Miris, mungkin itu kata yang tepat untuk menggambarkan para penerima bantuan Rumah Tidak Tayak Huni (RTLH) atau Bantuan Stimulan Perumahan Swadaya (BSPS) di wilayah Kecamatan Babelan Kabupaten Bekasi, Provinsi Jawa Barat.

Pasalnya, banyak penerima BSPS yang tidak menerima bantuan sebagaimana mestinya, kaarena diduga disunat oleh pemerintah desa (pemdes). Kedua desa tersebut anatara lain, Desa Pantai Hurip dan desa Muara Bakti, Kecamatan Babelan.
Investigasi Wartawan SKU Metropolitan, sebanyak 50 warga didua Desa Pantai Hurip dan Muara Bakti, Kecamatan Babelan, Kabupaten Bekasi, penerima Bantuan Stimulan Perumahan Swadaya (BSPS) 2018 mempertanyakan dana tersebut. Mereka merasa diberi haparan palsu alias di-PHP, karena bantuan perumahan yang diterima tidak sesuai dengan yang diajukan.

Zainah, warga Kapung Pondok Soga, Desa Pantai Hurip, mengungkapkan, penerima program BSPS tahun anggaran 2018 seharusnya mendapat bantuan bahan bangunan senilai Rp 15 juta.

"Kami tidak menerima uang tidak apa-apa, namun, barang yang diberikan harus sesuai dengan dengan nialinya. Bahkan, bahan material yang saya terima itu jika diuangkan hanya sekitar Rp 9 hingga Rp 10 juta. Seharusnya, bahan material senilai Rp 15 juta," kata Zainah.

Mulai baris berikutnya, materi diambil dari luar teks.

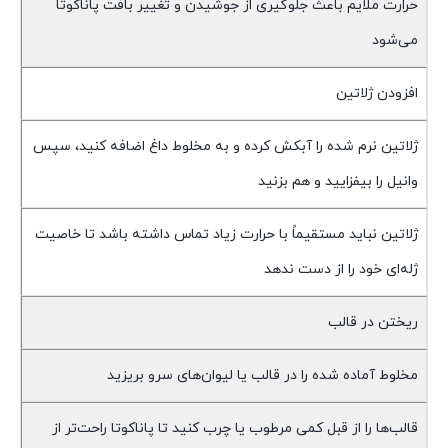
حرارت ملایم باعث جلوگیری از جوشیدن و تغییر بافت پاناکوتا
می‌شود
افزودن ژلاتین
ژلاتین نرم شده را آبکش کرده و به مخلوط داغ اضافه کنید، سپس
وانیل را بیفزایید و هم بزنید
ژلاتین نباید مستقیماً با حرارت زیاد تماس داشته باشد تا خاصیت
ژله‌ای خود را از دست ندهد
ریختن در قالب
مخلوط آماده شده را در قالب یا لیوان‌های سرو بریزید
قالب‌ها را از قبل کمی مرطوب یا چرب کنید تا پاناکوتا راحت‌تر از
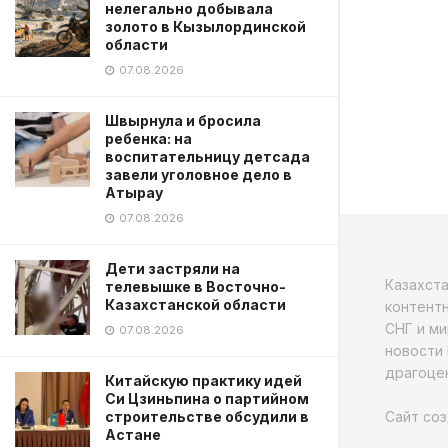
нелегально добывала
золото в Кызылординской
области
07.08.2026
Швырнула и бросила
ребенка: на
воспитательницу детсада
завели уголовное дело в
Атырау
07.08.2026
Дети застряли на
Казахст
телевышке в Восточно-
Казахстанской области
контентн
СНГ и ми
07.08.2026
новости 
драгоцен
Китайскую практику идей
Си Цзиньпина о партийном
Сайт соз
строительстве обсудили в
Астане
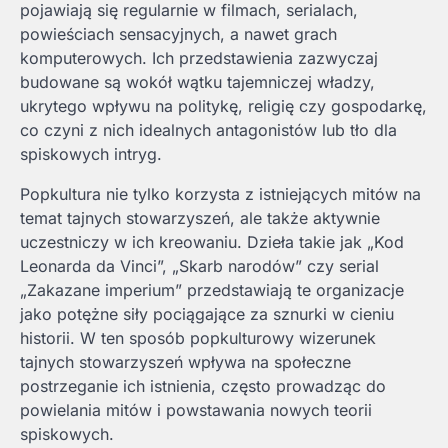
pojawiają się regularnie w filmach, serialach,
powieściach sensacyjnych, a nawet grach
komputerowych. Ich przedstawienia zazwyczaj
budowane są wokół wątku tajemniczej władzy,
ukrytego wpływu na politykę, religię czy gospodarkę,
co czyni z nich idealnych antagonistów lub tło dla
spiskowych intryg.
Popkultura nie tylko korzysta z istniejących mitów na
temat tajnych stowarzyszeń, ale także aktywnie
uczestniczy w ich kreowaniu. Dzieła takie jak „Kod
Leonarda da Vinci”, „Skarb narodów” czy serial
„Zakazane imperium” przedstawiają te organizacje
jako potężne siły pociągające za sznurki w cieniu
historii. W ten sposób popkulturowy wizerunek
tajnych stowarzyszeń wpływa na społeczne
postrzeganie ich istnienia, często prowadząc do
powielania mitów i powstawania nowych teorii
spiskowych.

Saat rapat di kantor Desa beberapa waktu lalu, penerima BSPS awalnya mendapat Rp 7,5 juta pada tahap pertama. Setelah itu, bisa dicairkan lagi tahap selanjutnya.

"Namun, saat baru menerima barang, justru dimintai tanda tangan untuk barang senilai Rp 15 juta. Saya tidak mau dan sempat marah karena barang yang saya terima kurang," ujarnya.

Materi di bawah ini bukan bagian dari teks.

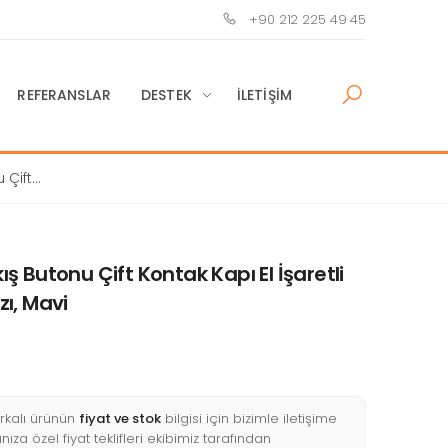
+90 212 225 49 45
REFERANSLAR
DESTEK
İLETIŞIM
 Çift
şil,
 Butonu Çift Kontak Kapı El İşaretli
zı, Mavi
kalı ürünün
fiyat ve stok
bilgisi için bizimle iletişime
nıza özel fiyat teklifleri ekibimiz tarafından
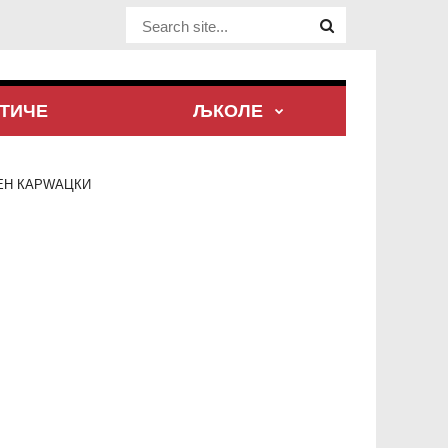
Website Site
ТИЧЕ
ЉКОЛЕ
ЕН КАРWАЦКИ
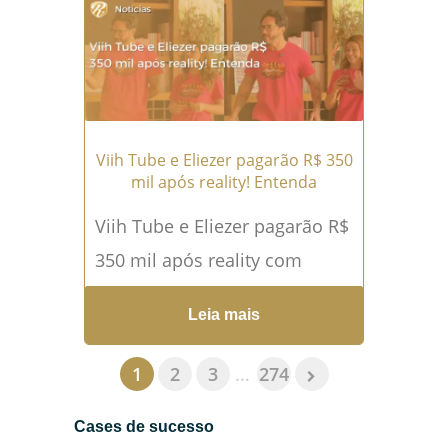
falecimento de uma...
Leia
mais →
Viih Tube e Eliezer pagarão R$ 350
mil após reality! Entenda
Viih Tube e Eliezer pagarão R$
350 mil após reality com
empregados Uma brincadeira
Leia mais
gravada para as redes sociais
acabou se transformando...
1
2
3
...
274
Leia mais →
Cases de sucesso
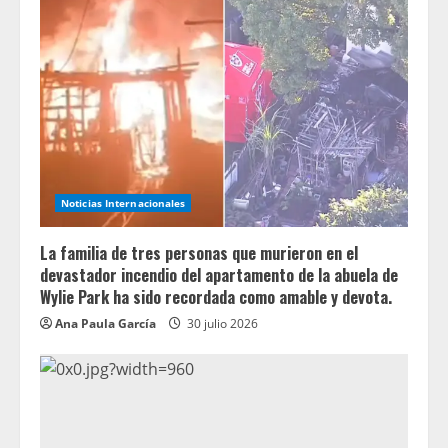
Noticias Internacionales
La familia de tres personas que murieron en el
devastador incendio del apartamento de la abuela de
Wylie Park ha sido recordada como amable y devota.
Ana Paula García
30 julio 2026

Sementara itu, LSM Jeko, Pardede mengatakan, warga membandingkan bantuan dari Dinas Perumahan dan Permukiman Rakyat dengan program rehab rumah tidak layak huni dari dinas sosial pada 2017.

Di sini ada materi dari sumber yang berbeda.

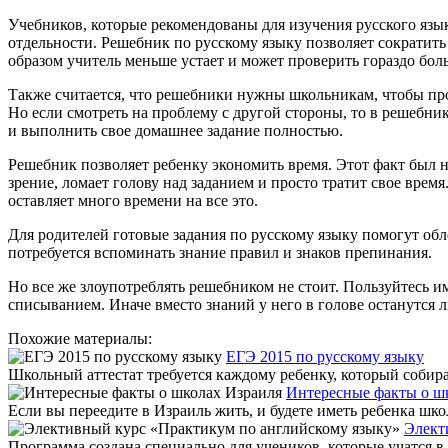
Учебников, которые рекомендованы для изучения русского язык
отдельности. Решебник по русскому языку позволяет сократить 
образом учитель меньше устает и может проверить гораздо боль
Также считается, что решебники нужны школьникам, чтобы прос
Но если смотреть на проблему с другой стороны, то в решебник
и выполнить свое домашнее задание полностью.
Решебник позволяет ребенку экономить время. Этот факт был на
зрение, ломает голову над заданием и просто тратит свое врем
оставляет много времени на все это.
Для родителей готовые задания по русскому языку помогут обл
потребуется вспоминать знание правил и знаков препинания.
Но все же злоупотреблять решебником не стоит. Пользуйтесь им
списыванием. Иначе вместо знаний у него в голове останутся
Похожие материалы:
ЕГЭ 2015 по русскому языку
Школьный аттестат требуется каждому ребенку, который собира
Интересные факты о ш
Если вы переедите в Израиль жить, и будете иметь ребенка шко
Элект
Программа создана специально для учеников, которые учатся в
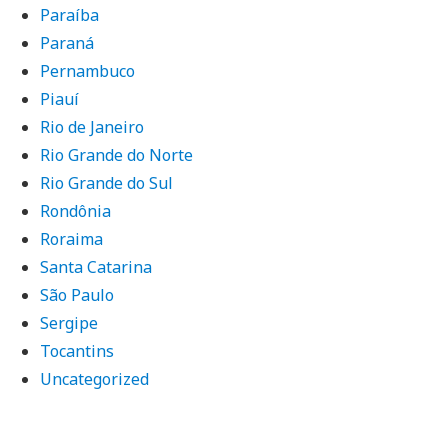
Paraíba
Paraná
Pernambuco
Piauí
Rio de Janeiro
Rio Grande do Norte
Rio Grande do Sul
Rondônia
Roraima
Santa Catarina
São Paulo
Sergipe
Tocantins
Uncategorized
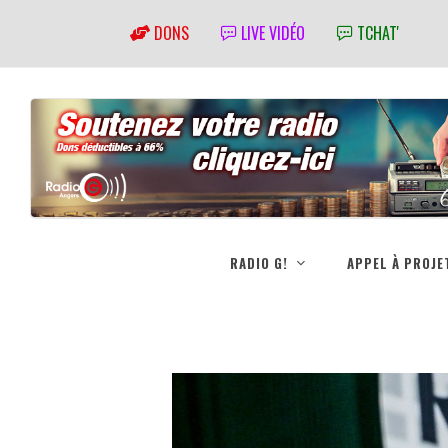
DONS
LIVE VIDÉO
TCHAT'
RADIO G!
APPEL À PROJE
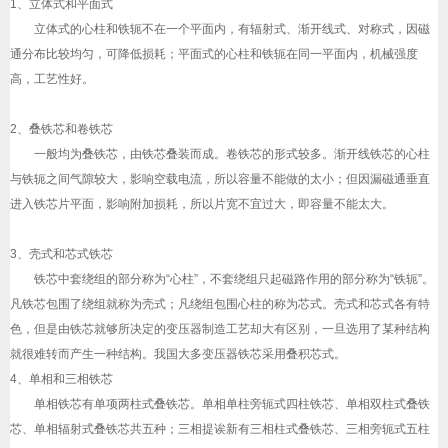
1、立体式和平面式
立体式的心柱和铁轭不在一个平面内，有辐射式、渐开线式、对称式，因磁
通分布比较均匀，可降低损耗；平面式的心柱和铁轭在同一平面内，机械强度
高，工艺性好。
2、叠铁芯和卷铁芯
一般均为叠铁芯，由铁芯叠装而成。卷铁芯的形式较多。渐开线铁芯的心柱
与铁轭之间气隙较大，影响空载电流，所以容量不能做的太小；但因漏磁通垂直
进入铁芯片平面，影响附加损耗，所以片宽不宜过大，即容量不能太大。
3、壳式和芯式铁芯
铁芯中套绕组的部分称为“心柱”，不套绕组只起磁路作用的部分称为“铁轭”。
凡铁芯包围了绕组就称为壳式；凡绕组包围心柱的称为芯式。壳式和芯式各有特
色，但是由铁芯就够所决定的变压器制造工艺却大有区别，一旦选用了某种结构
就很难转而产生一种结构。我国大多变压器铁芯采用叠积芯式。
4、单相和三相铁芯
单相铁芯有单项两柱式叠铁芯。单相单柱旁轭式四柱铁芯、单相双柱式叠铁
芯、单相辐射式叠铁芯共五种；三相提诶新有三相柱式叠铁芯、三相旁轭式五柱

"Perbedaan sangat jauh, kalau tahun 2017 warga yang menerima bantuan dibelanjakan sendiri bahannya sehingga bisa memilih kayu atau beton rumah yang akan dibangun," ujarnya.

Saat ini bantuan diberikan dalam bentuk barang, harga bahan bangunan pun terkesan dinaikkan dan ditutup-tutupin.

 "Saya menduga ada permainan dari pihak matrial dan PK Desa. Masyarakat kalau tahu dari awal program ini ditutup-tutupi  terkait Anggaran BSPS, tidak ada yang setuju" katanya. Acep.